A training apparatus for physical exercise, injury functional recovery training and increased balance, wherein the apparatus is designed as a stationary exercise bicycle and is configured to be supported on the floor And a second frame tiltable with respect to the first frame, wherein the second frame is tiltable laterally with respect to an axis along the length of the frames. In the training apparatus, the second frame includes a steering device having a means for controlling the tilting motion of the second frame and a handle bar.
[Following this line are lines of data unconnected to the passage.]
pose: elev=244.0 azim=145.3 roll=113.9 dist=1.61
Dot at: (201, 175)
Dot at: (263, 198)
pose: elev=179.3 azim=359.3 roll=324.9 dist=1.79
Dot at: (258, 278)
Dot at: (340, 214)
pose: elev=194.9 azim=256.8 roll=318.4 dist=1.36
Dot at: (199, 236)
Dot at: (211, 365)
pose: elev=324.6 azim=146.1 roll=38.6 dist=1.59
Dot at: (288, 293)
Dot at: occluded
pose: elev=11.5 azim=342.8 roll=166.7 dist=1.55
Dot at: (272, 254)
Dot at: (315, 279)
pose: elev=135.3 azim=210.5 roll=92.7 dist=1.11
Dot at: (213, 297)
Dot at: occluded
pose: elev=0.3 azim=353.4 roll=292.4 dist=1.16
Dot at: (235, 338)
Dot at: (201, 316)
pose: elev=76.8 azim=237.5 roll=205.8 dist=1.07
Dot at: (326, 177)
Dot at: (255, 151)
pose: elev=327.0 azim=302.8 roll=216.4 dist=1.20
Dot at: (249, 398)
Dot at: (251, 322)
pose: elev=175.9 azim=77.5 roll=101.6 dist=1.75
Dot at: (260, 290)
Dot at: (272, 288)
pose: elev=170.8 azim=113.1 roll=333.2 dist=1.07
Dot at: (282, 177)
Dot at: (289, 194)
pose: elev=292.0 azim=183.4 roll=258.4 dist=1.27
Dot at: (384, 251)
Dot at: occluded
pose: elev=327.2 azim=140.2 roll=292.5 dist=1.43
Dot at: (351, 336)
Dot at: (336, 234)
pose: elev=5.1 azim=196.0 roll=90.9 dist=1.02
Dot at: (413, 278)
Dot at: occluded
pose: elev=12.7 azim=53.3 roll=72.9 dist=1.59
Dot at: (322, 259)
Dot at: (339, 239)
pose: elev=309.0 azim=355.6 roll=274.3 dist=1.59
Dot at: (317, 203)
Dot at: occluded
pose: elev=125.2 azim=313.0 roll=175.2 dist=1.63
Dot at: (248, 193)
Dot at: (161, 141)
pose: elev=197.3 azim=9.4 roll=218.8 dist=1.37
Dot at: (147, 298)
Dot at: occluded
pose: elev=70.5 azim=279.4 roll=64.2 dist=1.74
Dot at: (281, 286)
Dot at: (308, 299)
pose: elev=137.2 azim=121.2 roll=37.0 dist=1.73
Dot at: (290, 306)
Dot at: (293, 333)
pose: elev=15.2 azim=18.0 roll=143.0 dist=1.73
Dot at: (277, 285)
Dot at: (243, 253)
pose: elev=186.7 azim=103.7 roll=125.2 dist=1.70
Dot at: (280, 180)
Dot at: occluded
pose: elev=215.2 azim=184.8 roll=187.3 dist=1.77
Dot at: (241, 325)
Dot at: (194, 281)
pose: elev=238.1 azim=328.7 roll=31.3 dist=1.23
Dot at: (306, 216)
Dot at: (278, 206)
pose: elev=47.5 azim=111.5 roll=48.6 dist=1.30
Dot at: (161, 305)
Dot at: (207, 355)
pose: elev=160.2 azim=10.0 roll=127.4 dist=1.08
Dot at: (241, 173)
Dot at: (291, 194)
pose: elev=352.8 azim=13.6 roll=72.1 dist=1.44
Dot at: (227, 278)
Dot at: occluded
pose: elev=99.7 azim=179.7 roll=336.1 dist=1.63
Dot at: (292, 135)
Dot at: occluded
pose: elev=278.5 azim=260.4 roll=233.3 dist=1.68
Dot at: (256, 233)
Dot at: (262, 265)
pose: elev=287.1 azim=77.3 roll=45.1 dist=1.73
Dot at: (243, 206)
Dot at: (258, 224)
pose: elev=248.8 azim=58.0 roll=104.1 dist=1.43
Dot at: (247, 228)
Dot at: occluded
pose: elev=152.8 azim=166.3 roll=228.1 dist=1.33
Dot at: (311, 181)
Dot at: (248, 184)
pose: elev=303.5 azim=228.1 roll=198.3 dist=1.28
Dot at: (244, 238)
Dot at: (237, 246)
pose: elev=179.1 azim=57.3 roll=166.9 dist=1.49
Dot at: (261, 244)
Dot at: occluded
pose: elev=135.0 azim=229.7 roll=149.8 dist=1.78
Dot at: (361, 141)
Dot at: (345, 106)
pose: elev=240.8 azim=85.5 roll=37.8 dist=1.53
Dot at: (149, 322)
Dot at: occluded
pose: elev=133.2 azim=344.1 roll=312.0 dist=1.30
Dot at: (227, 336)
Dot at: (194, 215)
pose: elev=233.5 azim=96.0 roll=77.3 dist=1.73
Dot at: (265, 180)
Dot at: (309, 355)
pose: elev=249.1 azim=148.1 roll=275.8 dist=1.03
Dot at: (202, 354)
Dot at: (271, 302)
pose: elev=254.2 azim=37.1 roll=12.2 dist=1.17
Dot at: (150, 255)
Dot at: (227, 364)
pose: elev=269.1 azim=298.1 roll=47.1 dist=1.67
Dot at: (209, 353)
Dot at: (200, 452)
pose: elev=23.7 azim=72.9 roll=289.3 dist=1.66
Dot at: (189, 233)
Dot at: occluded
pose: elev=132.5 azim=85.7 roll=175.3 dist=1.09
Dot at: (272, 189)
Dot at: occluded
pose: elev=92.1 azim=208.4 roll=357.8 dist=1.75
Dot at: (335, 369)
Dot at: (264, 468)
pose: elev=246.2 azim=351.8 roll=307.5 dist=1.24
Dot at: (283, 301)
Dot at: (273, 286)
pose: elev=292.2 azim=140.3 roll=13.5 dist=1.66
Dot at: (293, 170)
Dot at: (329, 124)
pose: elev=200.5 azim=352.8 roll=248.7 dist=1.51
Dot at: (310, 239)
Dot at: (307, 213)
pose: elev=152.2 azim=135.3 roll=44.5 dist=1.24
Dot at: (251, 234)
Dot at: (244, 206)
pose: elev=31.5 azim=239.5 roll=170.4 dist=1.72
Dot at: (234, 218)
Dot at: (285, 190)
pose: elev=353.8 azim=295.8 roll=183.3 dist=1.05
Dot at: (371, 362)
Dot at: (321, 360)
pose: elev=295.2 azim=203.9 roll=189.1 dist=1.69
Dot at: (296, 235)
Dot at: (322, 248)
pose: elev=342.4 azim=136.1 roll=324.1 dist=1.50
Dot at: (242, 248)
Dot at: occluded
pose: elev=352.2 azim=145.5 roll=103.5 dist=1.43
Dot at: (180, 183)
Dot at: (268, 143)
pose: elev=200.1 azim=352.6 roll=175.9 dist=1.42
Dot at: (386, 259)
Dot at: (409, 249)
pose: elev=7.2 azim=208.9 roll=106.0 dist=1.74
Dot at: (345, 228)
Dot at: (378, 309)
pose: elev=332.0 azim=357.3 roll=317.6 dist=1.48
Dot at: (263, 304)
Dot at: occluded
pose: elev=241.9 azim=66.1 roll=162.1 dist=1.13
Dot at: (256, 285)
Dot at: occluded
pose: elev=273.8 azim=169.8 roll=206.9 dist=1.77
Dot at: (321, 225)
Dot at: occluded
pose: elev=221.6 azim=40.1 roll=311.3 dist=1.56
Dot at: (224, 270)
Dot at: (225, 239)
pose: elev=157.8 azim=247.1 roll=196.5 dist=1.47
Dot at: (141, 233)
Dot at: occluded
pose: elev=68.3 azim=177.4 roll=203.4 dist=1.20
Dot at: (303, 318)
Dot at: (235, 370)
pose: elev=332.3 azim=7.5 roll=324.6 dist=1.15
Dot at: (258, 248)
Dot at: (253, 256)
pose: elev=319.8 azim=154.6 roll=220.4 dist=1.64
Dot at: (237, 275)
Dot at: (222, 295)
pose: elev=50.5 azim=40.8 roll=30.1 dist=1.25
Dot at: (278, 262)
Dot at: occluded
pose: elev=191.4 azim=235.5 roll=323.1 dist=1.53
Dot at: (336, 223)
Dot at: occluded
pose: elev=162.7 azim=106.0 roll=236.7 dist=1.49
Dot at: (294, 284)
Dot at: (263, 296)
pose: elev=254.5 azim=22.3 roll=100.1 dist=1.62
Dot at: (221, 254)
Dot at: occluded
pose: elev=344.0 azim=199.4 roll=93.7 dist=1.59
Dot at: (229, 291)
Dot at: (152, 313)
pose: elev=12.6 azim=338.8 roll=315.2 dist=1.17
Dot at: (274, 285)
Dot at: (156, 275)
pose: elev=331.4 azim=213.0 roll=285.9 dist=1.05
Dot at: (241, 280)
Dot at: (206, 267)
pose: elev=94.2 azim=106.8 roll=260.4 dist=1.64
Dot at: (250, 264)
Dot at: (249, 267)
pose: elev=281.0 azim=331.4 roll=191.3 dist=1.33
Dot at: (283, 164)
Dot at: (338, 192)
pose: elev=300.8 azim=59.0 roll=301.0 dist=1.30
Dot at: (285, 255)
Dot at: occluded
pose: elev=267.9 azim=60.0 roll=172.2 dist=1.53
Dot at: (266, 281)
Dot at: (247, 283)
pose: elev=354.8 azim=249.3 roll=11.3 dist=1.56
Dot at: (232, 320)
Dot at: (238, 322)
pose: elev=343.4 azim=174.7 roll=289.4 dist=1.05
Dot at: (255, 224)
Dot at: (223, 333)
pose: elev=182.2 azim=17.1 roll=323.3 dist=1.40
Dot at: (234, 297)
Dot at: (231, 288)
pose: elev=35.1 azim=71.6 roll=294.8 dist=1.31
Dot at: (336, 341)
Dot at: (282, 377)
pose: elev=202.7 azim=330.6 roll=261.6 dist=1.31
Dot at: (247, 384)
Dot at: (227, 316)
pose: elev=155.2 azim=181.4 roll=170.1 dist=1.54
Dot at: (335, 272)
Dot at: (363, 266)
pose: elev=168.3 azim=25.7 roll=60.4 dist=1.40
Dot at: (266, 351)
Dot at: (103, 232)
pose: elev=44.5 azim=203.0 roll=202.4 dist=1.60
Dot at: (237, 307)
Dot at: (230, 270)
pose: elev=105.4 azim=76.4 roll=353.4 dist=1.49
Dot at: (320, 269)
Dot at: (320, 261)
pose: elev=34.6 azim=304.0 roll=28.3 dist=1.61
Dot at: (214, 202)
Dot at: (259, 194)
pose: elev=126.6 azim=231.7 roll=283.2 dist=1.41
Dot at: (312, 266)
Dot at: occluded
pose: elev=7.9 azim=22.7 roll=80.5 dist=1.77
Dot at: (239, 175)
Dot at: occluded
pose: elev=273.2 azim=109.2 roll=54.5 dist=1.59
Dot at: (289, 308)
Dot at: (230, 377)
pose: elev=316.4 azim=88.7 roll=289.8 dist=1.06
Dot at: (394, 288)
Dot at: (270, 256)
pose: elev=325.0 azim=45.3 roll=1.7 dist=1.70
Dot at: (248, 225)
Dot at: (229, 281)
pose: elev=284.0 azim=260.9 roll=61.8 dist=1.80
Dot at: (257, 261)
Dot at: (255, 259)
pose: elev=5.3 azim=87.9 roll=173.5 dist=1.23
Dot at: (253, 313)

A first front portion of the frame is secured by a horizontal transverse member, the member contacting a portion of the steering device at each end portion, and a horizontally oriented spring disposed off the center of the pivot shaft. A training apparatus, characterized in that the steering apparatus can be rotated with respect to the first and second frames.   The tilting of the upper second frame in the first direction twists the steering device in the same direction as the tilting action to provide resistance in the spring as described above, or The training device of claim 1, wherein one of the springs is shortened and the opposite spring is stretched to a position and / or a point that is forced back in a direction opposite to the first direction. A training device for physical exercise, injury prevention exercise and functional recovery exercise, and increased balance sensation, wherein the device is designed as a stationary exercise bicycle and is configured to be supported on the floor 1 stable frame and a second frame tiltable with respect to the first frame, wherein the second frame is tiltable laterally with respect to an axis along the length of both frames. In the training apparatus, the second frame includes a steering device having a means for controlling the tilting motion of the second frame and a handle bar.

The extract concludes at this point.